Wednesday, September 23, 2015

Review: Remastered Edition of First Three Incredible String Band Albums


The Incredible String Band went through a very definite evolution over the course of their first three albums. Their eponymous debut (1966) finds a stripped down traditional folk combo occasionally embellished with such accoutrements as violin, mandolin, banjo, or whistle, but mostly staying happy with Mike Heron and Robin Williamson’s acoustic guitars and elfin voices. The droning opener “Maybe Someday” is the only hint of the more international direction the Scots would take on their second album. On The 5000 Spirits or the Layers of the Onion (1967), ISB employed sitar, finger cymbals, tamboura, gimbri—as well as drums and bass—to enliven another set of concise and tuneful tunes, and the album stands as the most accessible balance of Heron and Williamson’s songwriting and zeal for non-Western instrumentation—the perfect portal into the ISB’s enchanted world. However, it is their third album, The Hangman’s Beautiful Daughter (1968), that is most often championed as the group’s masterpiece because of its ambition and originality. Epics such as the multi-sectioned “A Very Cellular Song” and the raga “Three Is a Green Crown” now play amongst the compact pieces, yet all follow a mercurial path that may alienate those hoping for more of the good-old knee stompers of ISB LPs past. Hangman’s is a grower that may never actually grow on you, though it certainly isn’t as much of an alienating “masterpiece” as, say, Trout Mask Replica, and songs such as “Koeeaddi There” and “Witch’s Hat” are as magical as ever. “The Minotaur’s Song” really mixes things up with its community light opera company feel. More importantly, The Hangman’s Beautiful Daughter really opened up the ISB format, allowing the guys to make the ultimate use of their ambitions on the double LP Wee Tam/Big Huge released later in the year.

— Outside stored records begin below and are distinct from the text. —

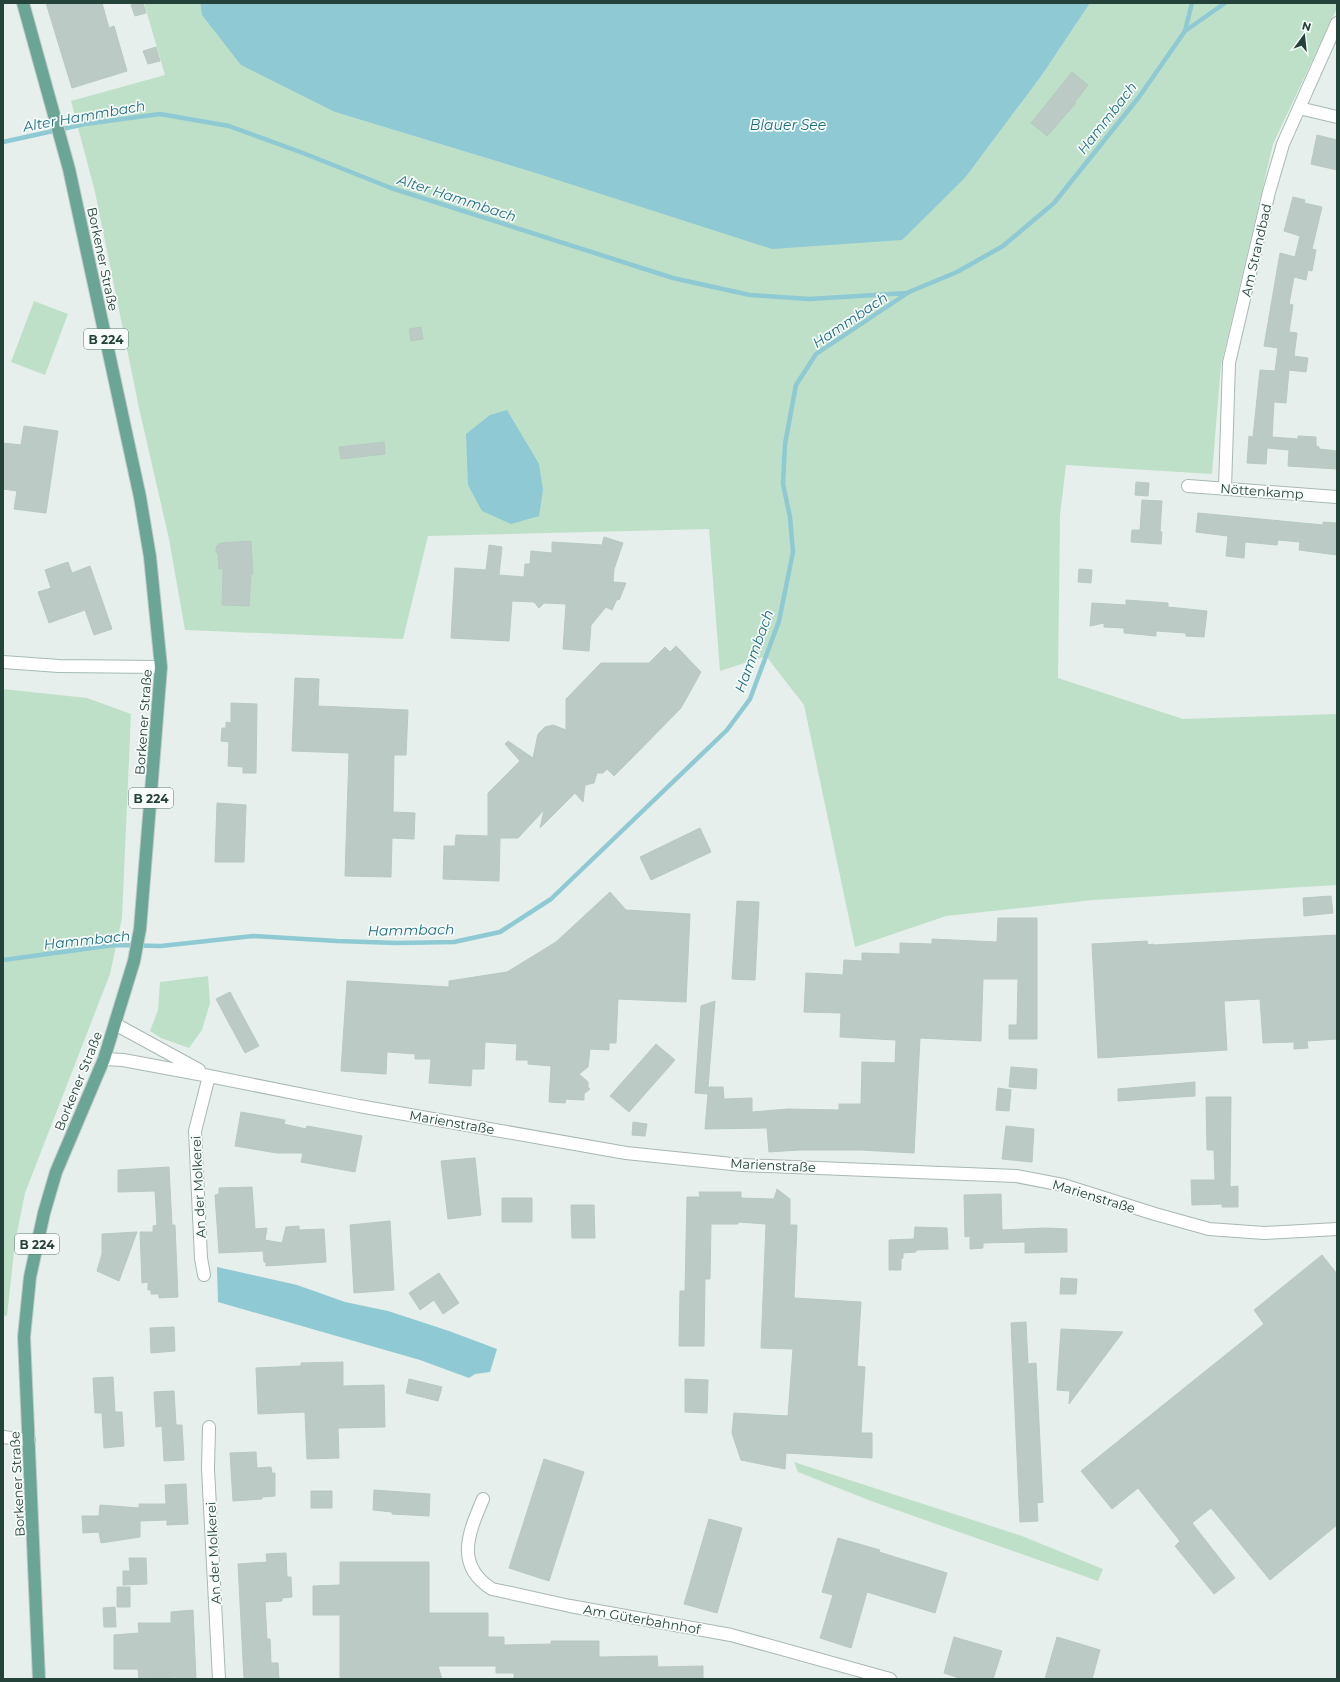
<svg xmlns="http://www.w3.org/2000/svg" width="1340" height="1682" font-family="Montserrat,sans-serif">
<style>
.green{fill:#bfe0c8}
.water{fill:#8ec9d4}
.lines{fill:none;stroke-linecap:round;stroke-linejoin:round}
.stream{stroke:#8ec9d4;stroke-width:4.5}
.building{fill:#bbcac4;stroke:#b8c9c2}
.minor-casing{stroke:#a8b8b2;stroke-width:14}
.secondary-casing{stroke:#a4bbb3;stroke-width:14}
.primary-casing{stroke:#c2cac8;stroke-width:14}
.minor{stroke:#fff;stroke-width:12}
.secondary{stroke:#fff;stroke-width:12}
.primary{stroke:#6aa596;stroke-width:12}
.labels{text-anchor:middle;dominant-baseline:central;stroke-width:3.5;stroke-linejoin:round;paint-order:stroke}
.shield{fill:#f7fbf9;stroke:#637a73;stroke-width:1}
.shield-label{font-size:12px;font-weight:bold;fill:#24423a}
.street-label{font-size:13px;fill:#24423a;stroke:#f7fbf9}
.water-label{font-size:14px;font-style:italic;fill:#1c6f80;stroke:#f7fbf9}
</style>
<rect width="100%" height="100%" fill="#e6efeb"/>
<path class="green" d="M 144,3 L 200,3 L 202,15 L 335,112 L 542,175 L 901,240 L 965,178 L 1042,75 L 1090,3 L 1337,3 L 1337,8 L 1273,144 L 1221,365 L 1212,474 L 1066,465 L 1060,515 L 1058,678 L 1183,719 L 1337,714 L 1337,885 L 1093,900 L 946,916 L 855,947 L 804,705 L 766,656 L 720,671 L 709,529 L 428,536 L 403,639 L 185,630 L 169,539 L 139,408 L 95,192 L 71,101 L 165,75 Z
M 34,301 L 68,314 L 45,375 L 11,362 Z
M 3,689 L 87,698 L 131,714 L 122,918 L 110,974 L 25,1193 L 15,1243 L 7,1316 L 3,1315 Z
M 208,976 L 210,1003 L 202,1030 L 189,1048 L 161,1038 L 150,1031 L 158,1010 L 160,982 Z
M 794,1462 L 1022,1536 L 1103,1569 L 1098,1581 L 871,1501 L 798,1472 Z"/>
<path class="water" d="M 200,3 L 1090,3 L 1042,75 L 965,178 L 902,240 L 772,249 L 542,175 L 335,112 L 241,65 L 202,15 Z
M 507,410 L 539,464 L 543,490 L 539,516 L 511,524 L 482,511 L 468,485 L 466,434 L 490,415 Z
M 217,1267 L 297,1285 L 345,1302 L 388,1311 L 449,1331 L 497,1349 L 490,1372 L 475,1374 L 469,1378 L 420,1360 L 218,1302 Z"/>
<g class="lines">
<path class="stream" d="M 1185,31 L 1225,3
M 3,142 L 85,124 L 160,114 L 229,126 L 303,153 L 391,188 L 673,278 L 750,295 L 809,299 L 908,293
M 3,960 L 114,945 L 161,946 L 253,936 L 337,941 L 397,943 L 454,942 L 500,932 L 551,899 L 727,730 L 750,699 L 766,656 L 779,621 L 793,552 L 790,517 L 783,484 L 785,444 L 796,385 L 816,354 L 909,292 L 957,272 L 1003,246 L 1054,203 L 1139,97 L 1185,31 L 1192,3"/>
</g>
<path class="building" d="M 46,3 L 102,3 L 109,28 L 114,26 L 127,71 L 72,88 Z
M 138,3 L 143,3 L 146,13 L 135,16 L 131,5 Z
M 156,47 L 160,61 L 148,64 L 143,51 Z
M 1072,72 L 1088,85 L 1075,102 L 1076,103 L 1047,136 L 1031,123 Z
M 1317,135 L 1337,140 L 1337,170 L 1311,164 Z
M 1293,197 L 1305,200 L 1304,203 L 1322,207 L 1312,249 L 1316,250 L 1312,271 L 1308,270 L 1306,280 L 1294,277 L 1289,304 L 1293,305 L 1289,332 L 1297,333 L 1294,356 L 1308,358 L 1306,372 L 1289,370 L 1286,403 L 1274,402 L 1272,437 L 1298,439 L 1298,436 L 1316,437 L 1316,446 L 1319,447 L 1319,449 L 1337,451 L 1337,469 L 1288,466 L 1289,450 L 1267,448 L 1266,464 L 1247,463 L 1249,436 L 1253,437 L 1260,370 L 1275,371 L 1278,348 L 1264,346 L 1280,253 L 1295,257 L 1300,236 L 1284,231 Z
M 421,327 L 423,339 L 411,341 L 409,329 Z
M 24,426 L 58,431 L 46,513 L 14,509 L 17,491 L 3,489 L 3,443 L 21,445 Z
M 384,442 L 385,454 L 341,459 L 339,447 Z
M 1136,482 L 1149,483 L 1148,496 L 1135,495 Z
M 1142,500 L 1162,501 L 1160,532 L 1162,532 L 1161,544 L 1131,542 L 1132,530 L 1140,530 Z
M 1198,513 L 1323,525 L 1323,522 L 1337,523 L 1337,555 L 1299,550 L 1300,542 L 1278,540 L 1277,545 L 1245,542 L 1244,558 L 1226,556 L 1228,536 L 1196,532 Z
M 604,537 L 623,543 L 614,569 L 613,582 L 626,583 L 619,600 L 617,599 L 612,610 L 606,607 L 591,625 L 589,651 L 563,649 L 566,604 L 544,603 L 539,608 L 534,602 L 512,601 L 509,641 L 451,638 L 455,568 L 486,570 L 489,545 L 502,547 L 499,575 L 524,577 L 525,564 L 530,564 L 531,551 L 552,553 L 552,542 L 602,545 Z
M 251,541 L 253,574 L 251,574 L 249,606 L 222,605 L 223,569 L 219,569 L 218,554 L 216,552 L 216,547 L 220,543 Z
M 68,562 L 72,573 L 90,566 L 112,629 L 94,635 L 85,610 L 49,623 L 38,592 L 51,588 L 45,570 Z
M 1079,569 L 1092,570 L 1091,583 L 1078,582 Z
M 1126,600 L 1168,603 L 1168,607 L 1207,611 L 1204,637 L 1186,636 L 1186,633 L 1156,631 L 1156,636 L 1124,633 L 1124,628 L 1104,627 L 1104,623 L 1090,626 L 1092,603 L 1126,605 Z
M 676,646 L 701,672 L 681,708 L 632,758 L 614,776 L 607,769 L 603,773 L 597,773 L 594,783 L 585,785 L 583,802 L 575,793 L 540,828 L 544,810 L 518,838 L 500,838 L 499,881 L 443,879 L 444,846 L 455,846 L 456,835 L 488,836 L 488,793 L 520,761 L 505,744 L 508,741 L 533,758 L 538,734 L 545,727 L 553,725 L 566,730 L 566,699 L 601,663 L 649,663 L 665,647 L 670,652 Z
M 295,678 L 319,679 L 318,706 L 408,710 L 406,755 L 394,755 L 393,812 L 415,813 L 414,839 L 392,838 L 391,877 L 345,876 L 349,753 L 292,751 Z
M 231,703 L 257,704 L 256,773 L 243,773 L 243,767 L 228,766 L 229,742 L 221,741 L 222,728 L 226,728 L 226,722 L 231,723 Z
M 217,803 L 246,805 L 244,862 L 215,862 Z
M 700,828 L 711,852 L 651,880 L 640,857 Z
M 610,892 L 626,910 L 690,914 L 686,1002 L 618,999 L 616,1043 L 609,1043 L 609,1050 L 590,1049 L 588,1067 L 579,1074 L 588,1082 L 588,1087 L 590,1089 L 584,1094 L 584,1100 L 566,1099 L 565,1103 L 549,1102 L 551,1066 L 528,1064 L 528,1060 L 516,1060 L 517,1044 L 485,1042 L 484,1069 L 472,1069 L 471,1086 L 429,1083 L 431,1059 L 415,1059 L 415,1054 L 387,1052 L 386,1074 L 341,1071 L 347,981 L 449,987 L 449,981 L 507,972 L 556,942 Z
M 1331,896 L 1333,913 L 1304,916 L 1303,898 Z
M 737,901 L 759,902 L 755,980 L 732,979 Z
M 998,918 L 1037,918 L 1037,1039 L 1009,1039 L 1009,1025 L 1017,1025 L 1018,979 L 983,979 L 981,1041 L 920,1038 L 914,1153 L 861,1150 L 799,1150 L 769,1152 L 767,1128 L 705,1129 L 708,1094 L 695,1093 L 701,1006 L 715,1001 L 708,1087 L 723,1087 L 724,1099 L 752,1098 L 752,1112 L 788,1109 L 839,1110 L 839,1104 L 861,1104 L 862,1062 L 895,1063 L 896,1040 L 840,1037 L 841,1013 L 804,1012 L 806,973 L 843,975 L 844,960 L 862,961 L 862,953 L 900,954 L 900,943 L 932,944 L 932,939 L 997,942 Z
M 1337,935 L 1337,1039 L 1307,1041 L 1308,1048 L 1294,1049 L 1294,1042 L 1263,1043 L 1260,999 L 1224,1001 L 1227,1050 L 1098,1058 L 1092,944 L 1147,941 L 1148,945 L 1153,944 L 1153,945 Z
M 230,992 L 259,1046 L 245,1053 L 216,999 Z
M 656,1044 L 675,1060 L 629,1112 L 610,1096 Z
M 1011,1067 L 1037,1069 L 1036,1089 L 1009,1087 Z
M 1195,1082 L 1195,1096 L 1118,1101 L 1118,1089 Z
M 998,1088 L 1011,1090 L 1009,1111 L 996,1110 Z
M 1206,1097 L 1231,1097 L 1230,1187 L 1238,1186 L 1238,1207 L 1222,1207 L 1222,1204 L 1192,1205 L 1191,1180 L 1215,1180 L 1214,1150 L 1207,1150 Z
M 241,1112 L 285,1120 L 284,1124 L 306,1129 L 307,1126 L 362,1136 L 355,1172 L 301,1162 L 303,1153 L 277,1153 L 235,1146 Z
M 633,1122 L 647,1124 L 645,1136 L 632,1135 Z
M 1006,1126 L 1034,1129 L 1032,1162 L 1002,1159 Z
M 475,1158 L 481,1215 L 448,1219 L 441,1161 Z
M 169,1167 L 172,1225 L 175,1225 L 178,1297 L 159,1298 L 159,1294 L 151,1294 L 151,1290 L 148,1290 L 148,1282 L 142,1283 L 140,1232 L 153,1232 L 153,1226 L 157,1225 L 155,1191 L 118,1192 L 118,1170 Z
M 252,1187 L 255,1229 L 267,1228 L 265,1240 L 282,1243 L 286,1227 L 299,1226 L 299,1230 L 324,1229 L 326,1262 L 266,1266 L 266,1262 L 264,1262 L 263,1251 L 219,1253 L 215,1195 L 219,1194 L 219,1188 Z
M 777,1189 L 790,1199 L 790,1225 L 797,1225 L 794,1298 L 861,1302 L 857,1366 L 865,1367 L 861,1433 L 872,1433 L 872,1458 L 786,1453 L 785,1469 L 741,1460 L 732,1433 L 734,1413 L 788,1416 L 793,1349 L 761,1348 L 766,1224 L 738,1222 L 738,1224 L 711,1224 L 710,1279 L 705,1279 L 704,1346 L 679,1346 L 680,1291 L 685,1291 L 687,1197 L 700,1197 L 699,1192 L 741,1192 L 741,1198 L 774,1199 Z
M 1001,1194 L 1002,1230 L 1045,1228 L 1067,1229 L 1067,1252 L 1025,1253 L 1025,1242 L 983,1243 L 983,1248 L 970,1249 L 970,1236 L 965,1237 L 964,1195 Z
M 502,1198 L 532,1198 L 532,1222 L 502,1222 Z
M 571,1205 L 594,1205 L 595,1238 L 572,1238 Z
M 390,1221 L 394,1290 L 354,1293 L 350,1225 Z
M 915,1227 L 947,1228 L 948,1249 L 916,1250 L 916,1252 L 903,1253 L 903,1258 L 901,1259 L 901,1270 L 889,1270 L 889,1240 L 914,1239 Z
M 137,1232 L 119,1281 L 97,1271 L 102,1254 L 102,1234 Z
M 1322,1255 L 1337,1274 L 1337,1525 L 1270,1580 L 1211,1508 L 1192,1523 L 1235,1578 L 1214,1594 L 1175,1546 L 1180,1541 L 1138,1488 L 1112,1509 L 1081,1471 L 1264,1324 L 1254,1310 Z
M 439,1273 L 459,1303 L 443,1314 L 434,1300 L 420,1310 L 409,1293 Z
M 1061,1278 L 1077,1279 L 1076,1294 L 1060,1294 Z
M 1026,1322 L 1028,1364 L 1036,1363 L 1043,1502 L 1037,1503 L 1038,1521 L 1020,1522 L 1011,1323 Z
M 174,1327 L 175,1351 L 151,1353 L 150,1328 Z
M 1061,1329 L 1123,1332 L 1069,1404 L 1070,1391 L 1057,1390 Z
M 343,1362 L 343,1386 L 384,1385 L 385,1427 L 338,1428 L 339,1458 L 307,1459 L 305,1412 L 258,1414 L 256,1368 L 301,1366 L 301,1363 Z
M 113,1377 L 115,1412 L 122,1412 L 124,1446 L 104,1448 L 102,1413 L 95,1413 L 93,1378 Z
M 409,1379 L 442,1387 L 438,1401 L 406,1393 Z
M 685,1379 L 708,1380 L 707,1413 L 685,1412 Z
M 174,1391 L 176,1425 L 182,1425 L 184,1460 L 164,1461 L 162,1426 L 156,1427 L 154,1392 Z
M 256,1452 L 257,1468 L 271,1467 L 272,1473 L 275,1473 L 275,1496 L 262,1497 L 262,1499 L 233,1501 L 230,1453 Z
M 544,1459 L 584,1472 L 549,1581 L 509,1568 Z
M 186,1484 L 188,1524 L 167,1525 L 167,1520 L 140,1521 L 140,1537 L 101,1543 L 99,1532 L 83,1533 L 82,1516 L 99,1516 L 100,1505 L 139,1508 L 139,1504 L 166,1504 L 165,1485 Z
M 374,1490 L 430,1494 L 429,1516 L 392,1514 L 392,1512 L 373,1510 Z
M 311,1491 L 332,1491 L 332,1508 L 311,1508 Z
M 709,1519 L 742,1528 L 717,1613 L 684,1604 Z
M 838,1538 L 880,1550 L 879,1552 L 947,1573 L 935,1613 L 867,1592 L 851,1648 L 820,1638 L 833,1595 L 822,1592 Z
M 286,1553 L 287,1577 L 291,1577 L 292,1597 L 282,1598 L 282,1601 L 265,1602 L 267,1639 L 270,1639 L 271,1663 L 278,1663 L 279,1679 L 244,1679 L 238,1564 L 267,1562 L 266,1554 Z
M 129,1558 L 146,1558 L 147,1584 L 123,1585 L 123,1571 L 130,1571 Z
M 340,1562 L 429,1562 L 429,1613 L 488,1613 L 488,1637 L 504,1637 L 504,1645 L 551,1644 L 551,1641 L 599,1641 L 599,1657 L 657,1656 L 658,1667 L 703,1666 L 703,1679 L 514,1679 L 514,1673 L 496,1673 L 496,1666 L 438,1666 L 442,1679 L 340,1679 L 340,1615 L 313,1615 L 313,1586 L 340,1585 Z
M 117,1587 L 130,1587 L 130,1607 L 117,1607 Z
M 115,1607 L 116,1627 L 104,1627 L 103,1608 Z
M 193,1610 L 196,1679 L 176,1679 L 176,1677 L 139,1679 L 138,1669 L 114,1669 L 114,1635 L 139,1633 L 138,1623 L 171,1623 L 171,1612 Z
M 954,1637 L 1002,1651 L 993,1679 L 962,1679 L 944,1673 Z
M 1057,1637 L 1100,1650 L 1092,1679 L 1045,1679 Z"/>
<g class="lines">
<g class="minor-casing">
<path id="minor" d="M 1299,108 L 1337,117
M 1188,486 L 1337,497
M 1225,488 L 1229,363 L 1269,192 L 1283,144 L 1337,23
M 115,1024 L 199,1070
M 104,1059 L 123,1060 L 209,1076 L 359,1106 L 626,1153 L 742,1165 L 1016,1176 L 1063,1185 L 1155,1214 L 1209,1229 L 1264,1233 L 1337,1229
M 204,1275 L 201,1258 L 195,1131 L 209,1076
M 209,1427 L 208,1469 L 219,1679
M 3,1437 L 29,1440
M 483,1499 C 469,1532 454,1565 492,1589 L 570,1606 L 731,1635 L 890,1679"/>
</g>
<g class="secondary-casing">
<path id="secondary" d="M 3,662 L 59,666 L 161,667"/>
</g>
<g class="primary-casing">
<path id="primary" d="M 23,3 L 69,169 L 140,497 L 150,557 L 161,667 L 140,929 L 134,961 L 104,1059 L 56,1172 L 44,1213 L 30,1277 L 24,1337 L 39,1679"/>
</g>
<use href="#minor" class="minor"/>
<use href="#secondary" class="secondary"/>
<use href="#primary" class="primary"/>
</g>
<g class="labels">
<g class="shield">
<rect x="84" y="329" width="44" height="20" rx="3"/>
<rect x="129" y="788" width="44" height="20" rx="3"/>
<rect x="15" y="1234" width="44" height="20" rx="3"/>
</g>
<g class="shield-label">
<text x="106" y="339">B 224</text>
<text x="151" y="798">B 224</text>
<text x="37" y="1244">B 224</text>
</g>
<g class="street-label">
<text transform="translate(1256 250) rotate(-77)">Am Strandbad</text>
<text transform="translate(103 259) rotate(78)">Borkener Straße</text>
<text transform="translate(1262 491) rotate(4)">Nöttenkamp</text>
<text transform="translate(143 722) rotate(-86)">Borkener Straße</text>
<text transform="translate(78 1081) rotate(-68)">Borkener Straße</text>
<text transform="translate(452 1122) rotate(10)">Marienstraße</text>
<text transform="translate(773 1165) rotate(3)">Marienstraße</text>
<text transform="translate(198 1187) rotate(-93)">An der Molkerei</text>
<text transform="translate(1094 1196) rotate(17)">Marienstraße</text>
<text transform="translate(17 1484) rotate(-93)">Borkener Straße</text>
<text transform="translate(213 1553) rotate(-93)">An der Molkerei</text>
<text transform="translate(642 1619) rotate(10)">Am Güterbahnhof</text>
</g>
<g class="water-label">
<text transform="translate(84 116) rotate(-10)">Alter Hammbach</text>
<text transform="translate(1107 118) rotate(-52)">Hammbach</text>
<text x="788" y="125">Blauer See</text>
<text transform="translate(457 198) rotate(18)">Alter Hammbach</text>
<text transform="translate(850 320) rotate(-34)">Hammbach</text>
<text transform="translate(754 651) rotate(-70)">Hammbach</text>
<text transform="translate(411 930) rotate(-1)">Hammbach</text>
<text transform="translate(87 940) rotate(-6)">Hammbach</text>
</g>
</g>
<rect width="1340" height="1682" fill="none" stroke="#24423a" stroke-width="8"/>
<g transform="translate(1304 36) rotate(15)" stroke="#f7fbf9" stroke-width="3" paint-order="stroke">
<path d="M0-3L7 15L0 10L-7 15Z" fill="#24423a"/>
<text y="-6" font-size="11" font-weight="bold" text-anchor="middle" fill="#24423a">N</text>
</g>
</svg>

But let’s not get ahead of Heron and Williamson, because only the first three albums are collected in a newly remastered double-disc set on BGO Records (which actually gave the same treatment to Wee Tam/Big Huge last month). The remastering is fine, natural, and not too loud, as some older BGO remasterings were. Cramming three albums onto two CDs means that one has to get split, but The 5000 Spirits is conscientiously divided between its original Side A and Side B, so it’s not too jarring. There is also a fat booklet with all of the original liner notes (including Heron’s track-by-track notes for the first album) and a new essay by John O’Regan. A nice package could only have been improved with full-color, full-size (well, CD booklet-size) reproductions of the three album’s original artwork… you’ll have to break out your magnifying glass to take in The Fool’s marvelously dated art on the cover of The 5000 Spirits!